_SELECTED EXTRACT_
════════════════

Let me propose methods to clean master off unused gtid domains.

The issue is quite practical, as a couple of references on the subject
line tell. Either of them narrates a scenario of two default domain-id masters
serving to one slave initially by "legacy" non-gtid protocol.
When later the masters have changed their common domain to different
private ones *and* the slave turns gtid replication ON, it can't connect to
a master due to the gtid protocol.

And the reason is the prior-to-gtid-connect gained slave's gtid position
consisting of gtids generated by the other master obviously (the two
masters never replicated each other) does not fit to the current master
binlog state.

The past default domain-id is actually permanent past from the user
perspective in these cases. Its events have been already replicated and
none new will be generated and replicated.
Therefore such domain conceptually may be cleaned away from either the
masters and slave states.
Once it's done, the gtid-enabled slave will successfully connect to any
master.

The slave state purge is simple SET @@global.gtid_slave_pos to a
sequence free of the purged domain.
The master side binlog state one requires a new "command" unless the user
is happy with RESET MASTER. 
While setting the new gtid binlog state to be old-domain-free
we would like for the new "command" to preserve the existing binlog
files. This could be accomplished as Kristian suggests in MDEV-12012
(I could not find any earlier references to the idea) as a new option
to

    FLUSH BINARY LOGS DELETE DOMAIN d1, d2

 KN> This command would check that the current binlog state is equal to
 KN> the GTID_LIST_LOG_EVENT at the start of the first binary log file,
 KN> within the specified domains. If not, it is an error. But if so,
 KN> the new binary log file created by FLUSH will be written with the
 KN> specified domains omitted from GTID_LIST_LOG_EVENT (and the current
 KN> binlog state updated accordingly).

The idea looks quite sane, I only could not grasp why presence of being
deleted domains in the very first binlog's GTID_LIST_LOG_EVENT list is
warrant for throwing error.
Maybe we should leave it out to the user, Kristian? That is to decide
what domain is garbage regardless of the binlog state history.

While the FLUSH way looks sufficient and robust I could not help to
think over an alternative.
Consider a scenario when a domain's sequence number
got run out of range. While deems unrealistic in practice we can
simulate it with

SET @@SESSION.gtid_domain_id=11;
SET @@SESSION.server_id=1;
SET @@SESSION.gtid_seq_no=18446744073709551615;
/* Exec some dummy loggable query, e.g */
CREATE TABLE IF NOT EXISTS `table_dummy`;
SHOW LOCAL VARIABLES LIKE '%gtid_binlog_pos%';

  11-1-18446744073709551615

SET @@SESSION.gtid_seq_no=0
DROP TABLE `table_dummy`;
SHOW LOCAL VARIABLES LIKE '%gtid_binlog_pos%';

  11-1-0

I've used two gtids to show domain overflow because I also liked
to read the zero of the last gtid as ... there's *nothing* in this
domain. So it's actually a new "namesake" one, replacing the old that is wrapped
around. The 1st group of events created in the new domain - 11-1-1 -
could shadow the old domain's 11-1-1 as well as all the rest of the old
domain from gtid replication protocol. And that means the old domain is actually deleted.
So if my reading of zero is correct the binlog status would be empty instead.

That's how we also can approach the master side old gtid domain purging:

1. Leave wrapping around an old domain to the user via running
   the queries like above;
2. The binary logger would be made to react on the fact of wrap-around
   with binary log rotation ("internal" FLUSH BINARY LOG). And the new
   binlog file won't contain the wrapped "away" domain (because there
   are no new event group in it of yet).

I would be glad to hear your opinions, dear colleagues.

════════════════

_LISTED RECORDS_
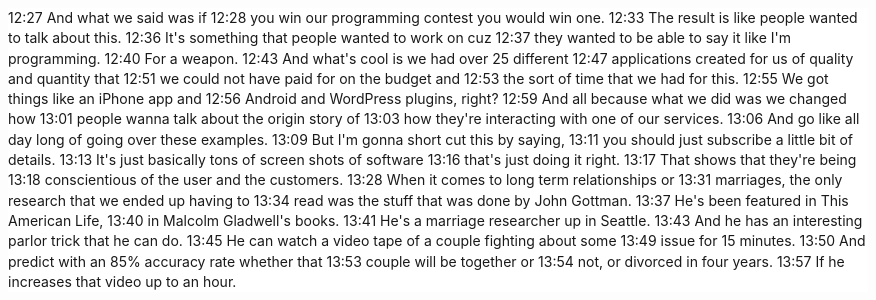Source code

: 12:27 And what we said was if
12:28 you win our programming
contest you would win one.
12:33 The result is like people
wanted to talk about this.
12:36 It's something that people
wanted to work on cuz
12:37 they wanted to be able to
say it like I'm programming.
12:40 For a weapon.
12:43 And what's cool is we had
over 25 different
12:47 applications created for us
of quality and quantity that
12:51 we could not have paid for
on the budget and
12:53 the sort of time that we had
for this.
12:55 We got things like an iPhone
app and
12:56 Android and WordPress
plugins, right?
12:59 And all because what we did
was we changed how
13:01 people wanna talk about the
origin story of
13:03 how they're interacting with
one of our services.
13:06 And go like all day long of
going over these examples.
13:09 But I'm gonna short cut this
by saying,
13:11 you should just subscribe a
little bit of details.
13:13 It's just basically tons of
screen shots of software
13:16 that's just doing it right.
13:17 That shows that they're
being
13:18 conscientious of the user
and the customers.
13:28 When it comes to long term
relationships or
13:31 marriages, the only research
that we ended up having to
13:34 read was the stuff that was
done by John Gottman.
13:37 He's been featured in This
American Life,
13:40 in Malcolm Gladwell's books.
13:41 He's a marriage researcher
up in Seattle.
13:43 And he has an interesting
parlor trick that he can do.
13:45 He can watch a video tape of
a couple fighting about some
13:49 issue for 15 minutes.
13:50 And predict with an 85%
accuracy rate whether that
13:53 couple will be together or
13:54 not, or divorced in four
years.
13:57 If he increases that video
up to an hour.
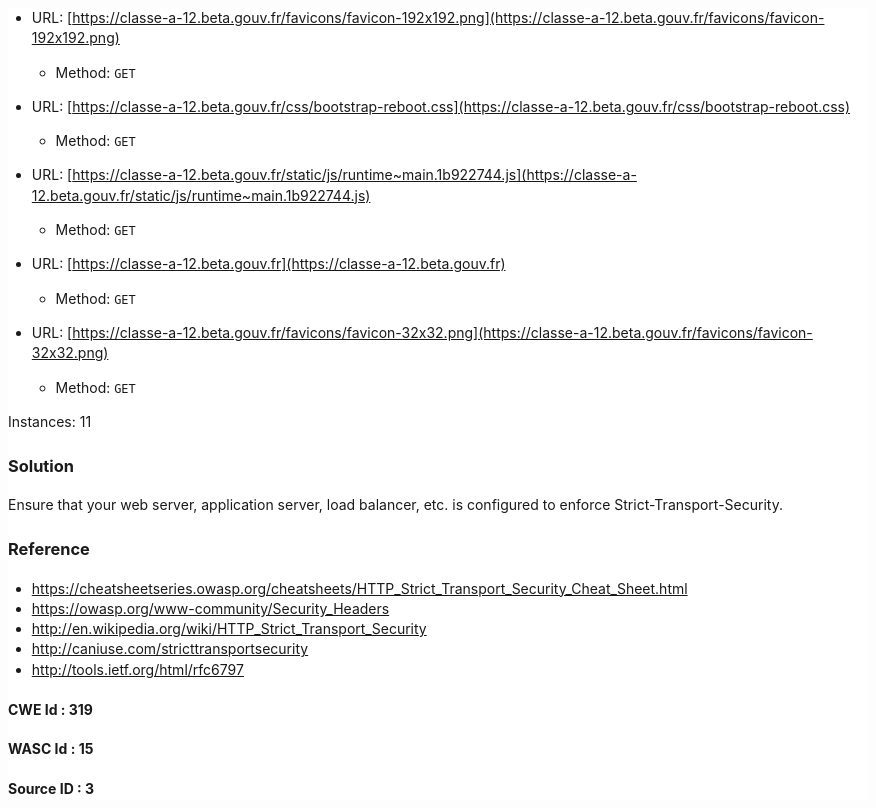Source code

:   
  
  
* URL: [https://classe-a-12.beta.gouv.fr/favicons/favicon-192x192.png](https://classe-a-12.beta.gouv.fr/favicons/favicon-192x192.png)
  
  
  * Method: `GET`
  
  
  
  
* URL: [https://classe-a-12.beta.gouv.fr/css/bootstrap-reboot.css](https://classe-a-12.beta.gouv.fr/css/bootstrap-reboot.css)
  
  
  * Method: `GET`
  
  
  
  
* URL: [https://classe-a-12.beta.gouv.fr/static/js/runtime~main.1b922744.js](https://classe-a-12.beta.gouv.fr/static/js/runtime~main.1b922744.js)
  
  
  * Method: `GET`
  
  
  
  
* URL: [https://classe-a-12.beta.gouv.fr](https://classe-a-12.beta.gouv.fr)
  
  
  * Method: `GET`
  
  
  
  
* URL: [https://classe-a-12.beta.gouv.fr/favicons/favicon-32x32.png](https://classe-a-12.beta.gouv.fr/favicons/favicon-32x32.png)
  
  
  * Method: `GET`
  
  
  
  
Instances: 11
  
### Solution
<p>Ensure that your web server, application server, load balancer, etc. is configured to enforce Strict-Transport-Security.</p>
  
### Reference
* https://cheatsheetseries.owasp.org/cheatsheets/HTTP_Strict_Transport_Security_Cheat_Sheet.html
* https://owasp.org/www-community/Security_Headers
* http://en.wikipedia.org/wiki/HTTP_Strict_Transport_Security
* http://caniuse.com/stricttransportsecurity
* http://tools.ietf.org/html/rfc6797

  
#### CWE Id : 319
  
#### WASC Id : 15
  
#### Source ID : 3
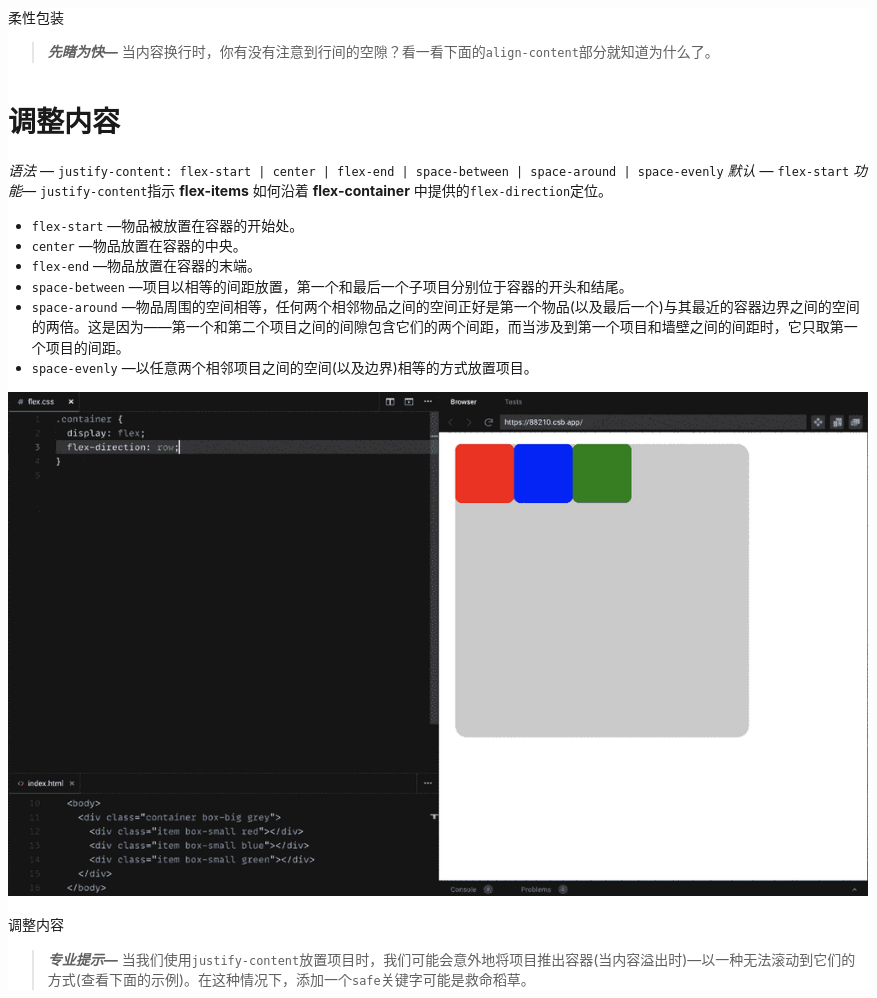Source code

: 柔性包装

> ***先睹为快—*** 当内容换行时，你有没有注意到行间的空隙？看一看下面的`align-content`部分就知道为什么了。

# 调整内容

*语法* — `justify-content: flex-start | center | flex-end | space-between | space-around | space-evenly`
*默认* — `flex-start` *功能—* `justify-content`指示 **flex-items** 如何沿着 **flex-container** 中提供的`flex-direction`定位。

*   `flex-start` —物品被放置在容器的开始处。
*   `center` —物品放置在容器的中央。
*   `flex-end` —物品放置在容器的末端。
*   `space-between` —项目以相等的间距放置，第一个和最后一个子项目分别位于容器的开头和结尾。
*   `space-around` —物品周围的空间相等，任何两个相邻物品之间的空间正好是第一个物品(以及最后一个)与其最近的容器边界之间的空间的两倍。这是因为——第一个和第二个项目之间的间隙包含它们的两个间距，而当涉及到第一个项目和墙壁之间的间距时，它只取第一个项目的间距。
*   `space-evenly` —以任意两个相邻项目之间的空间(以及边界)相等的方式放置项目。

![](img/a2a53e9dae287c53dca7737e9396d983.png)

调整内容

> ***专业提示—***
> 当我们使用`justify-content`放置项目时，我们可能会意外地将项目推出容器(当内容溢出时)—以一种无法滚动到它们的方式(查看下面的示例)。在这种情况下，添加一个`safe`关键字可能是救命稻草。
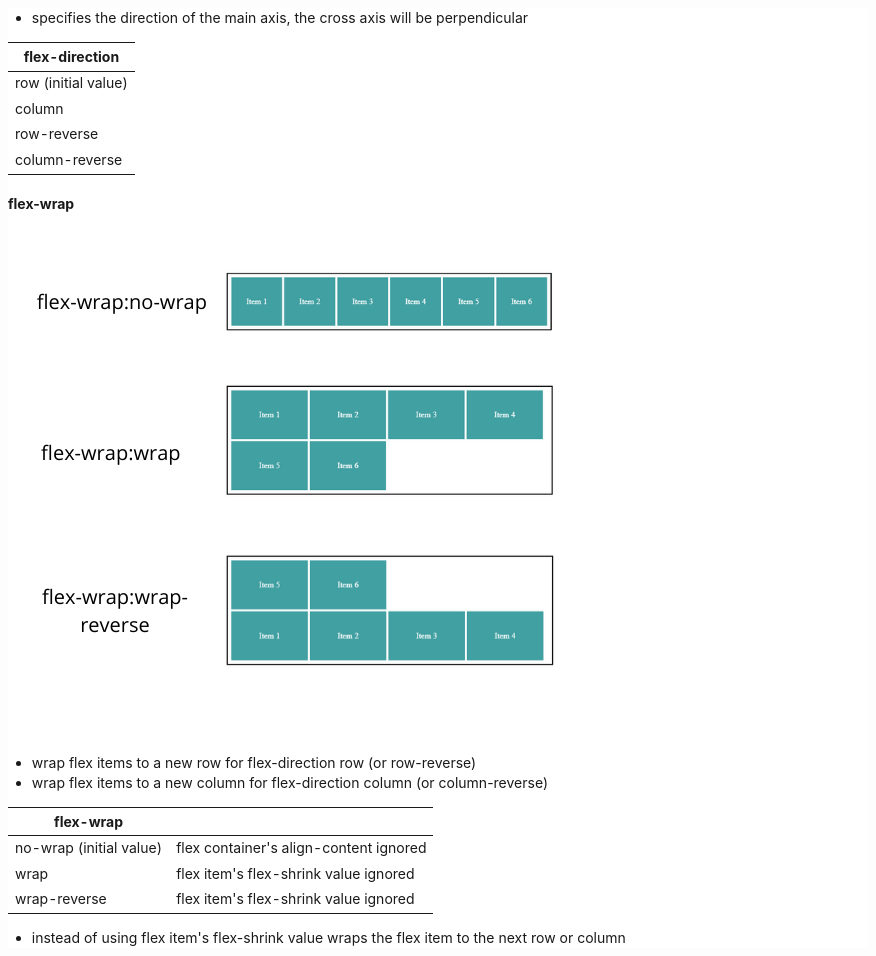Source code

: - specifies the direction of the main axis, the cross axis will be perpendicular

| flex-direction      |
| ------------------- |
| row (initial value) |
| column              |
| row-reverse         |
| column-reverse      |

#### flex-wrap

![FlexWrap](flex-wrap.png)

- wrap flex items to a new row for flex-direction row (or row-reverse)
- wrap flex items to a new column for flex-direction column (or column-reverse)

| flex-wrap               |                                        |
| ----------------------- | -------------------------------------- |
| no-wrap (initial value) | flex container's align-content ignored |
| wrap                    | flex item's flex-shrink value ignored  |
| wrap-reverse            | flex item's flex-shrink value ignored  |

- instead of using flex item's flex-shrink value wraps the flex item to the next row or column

════════════════

_PROMPT 1_
Answer these about the post on purging old gtid domains:
(a) What statement clears the purged domain from the slave state?
(b) In which MDEV does Kristian suggest the new FLUSH option?
(c) What gtid_binlog_pos value is shown after gtid_seq_no is set to 0 and the table is dropped?
_PROMPT 2_
Please list every session variable that the post on purging old gtid domains assigns with SET @@SESSION in its overflow simulation.

_EXPECTED OUTPUT 1_
(a) SET @@global.gtid_slave_pos, set to a sequence free of the purged domain.
(b) MDEV-12012.
(c) 11-1-0.

_EXPECTED OUTPUT 2_
gtid_domain_id
server_id
gtid_seq_no